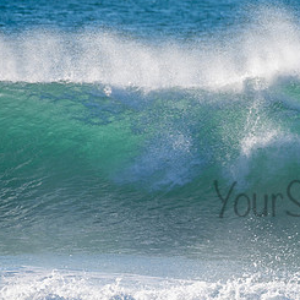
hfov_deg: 1.4
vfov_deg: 1.4
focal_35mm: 1233
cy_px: 189
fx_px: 12090
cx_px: 339
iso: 64
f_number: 9
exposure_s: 1/320
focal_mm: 500
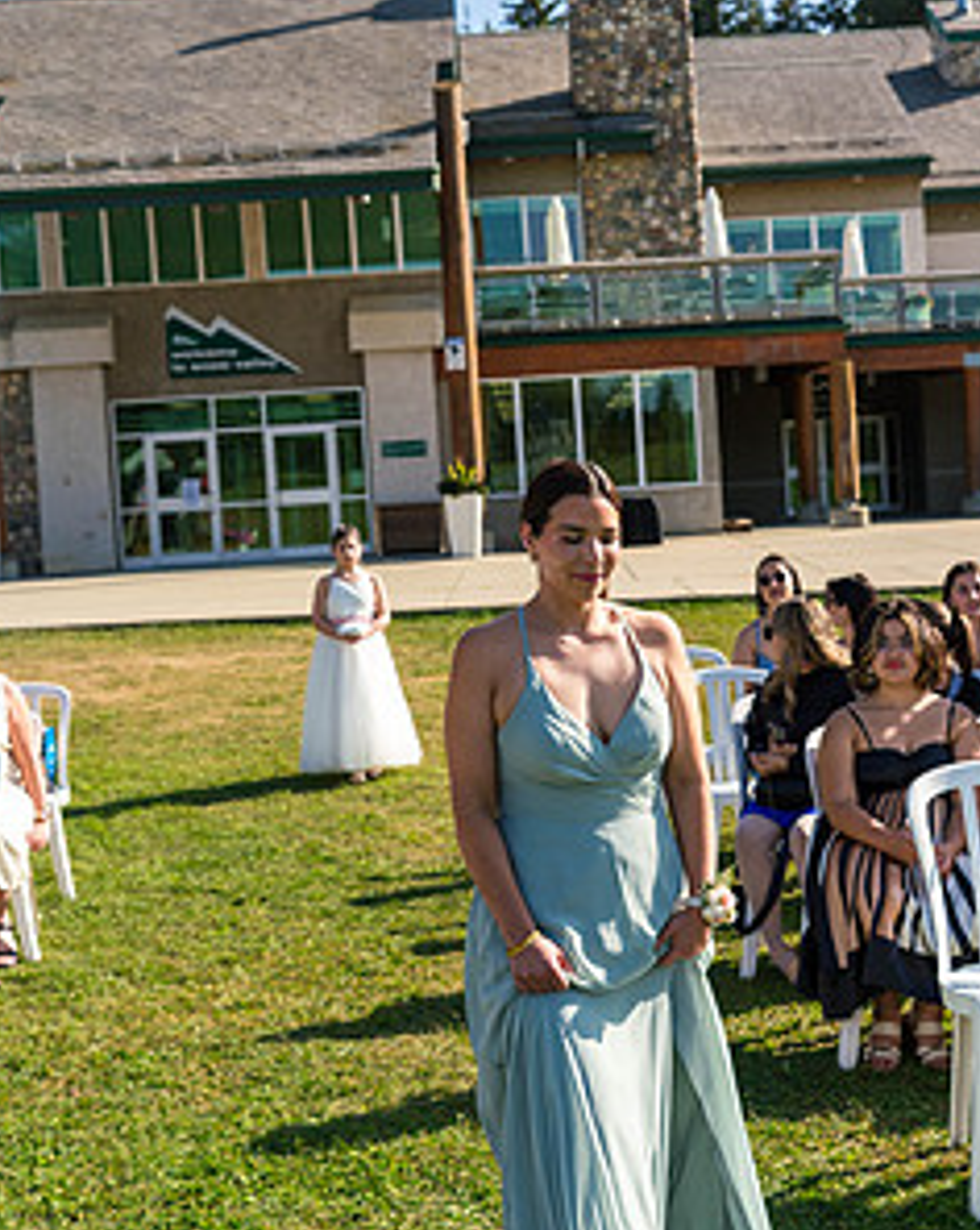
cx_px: 598
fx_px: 1817
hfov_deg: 30.1
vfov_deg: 37.4
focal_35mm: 50
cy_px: 590
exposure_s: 1/1250
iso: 250
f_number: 4
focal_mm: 35
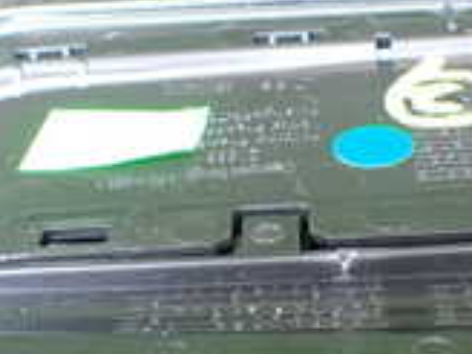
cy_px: 242
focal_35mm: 110
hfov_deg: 17.9
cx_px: 262
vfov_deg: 13.4
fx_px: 1500
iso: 800
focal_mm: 5.4
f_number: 2.3
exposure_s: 1/125
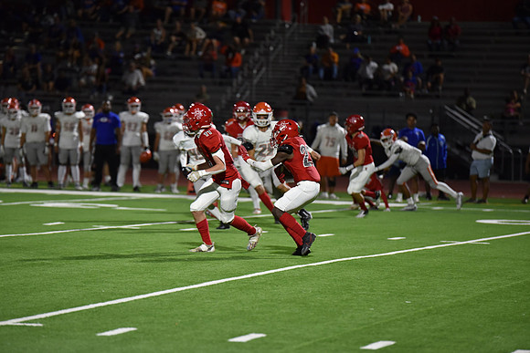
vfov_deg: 6.9
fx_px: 2945
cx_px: 265
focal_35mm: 200
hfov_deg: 10.3
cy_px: 176
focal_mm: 200
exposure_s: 1/500
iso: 2500
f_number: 2.8
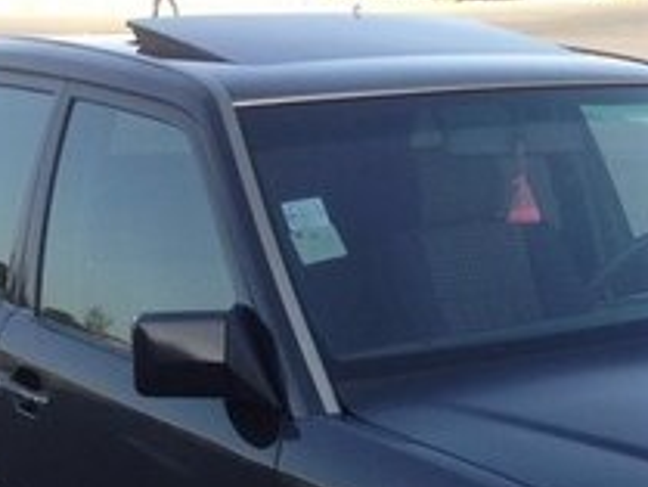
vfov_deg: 13.7
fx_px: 1948
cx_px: 636
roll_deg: -0.7
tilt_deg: -19.9
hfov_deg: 18.4
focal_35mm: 104
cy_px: 625
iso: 50
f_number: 2.4
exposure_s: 1/463
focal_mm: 4.12
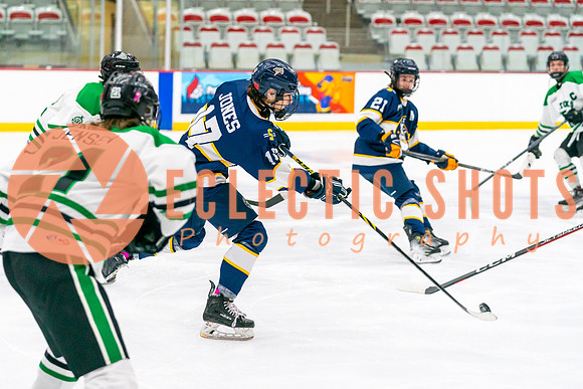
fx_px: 1708
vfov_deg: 13.0
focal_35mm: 105
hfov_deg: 19.3
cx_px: 230
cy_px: 193
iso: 3200
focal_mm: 83
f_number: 2.8
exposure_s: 1/1250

_About this exercise_:
Starting with the line that holds "fx_px: 1500", repeat exactly every line through the end of the material above, both ends included, without the pictures.

_Reply_:
fx_px: 1500
iso: 800
focal_mm: 5.4
f_number: 2.3
exposure_s: 1/125
vfov_deg: 6.9
fx_px: 2945
cx_px: 265
focal_35mm: 200
hfov_deg: 10.3
cy_px: 176
focal_mm: 200
exposure_s: 1/500
iso: 2500
f_number: 2.8
vfov_deg: 13.7
fx_px: 1948
cx_px: 636
roll_deg: -0.7
tilt_deg: -19.9
hfov_deg: 18.4
focal_35mm: 104
cy_px: 625
iso: 50
f_number: 2.4
exposure_s: 1/463
focal_mm: 4.12
fx_px: 1708
vfov_deg: 13.0
focal_35mm: 105
hfov_deg: 19.3
cx_px: 230
cy_px: 193
iso: 3200
focal_mm: 83
f_number: 2.8
exposure_s: 1/1250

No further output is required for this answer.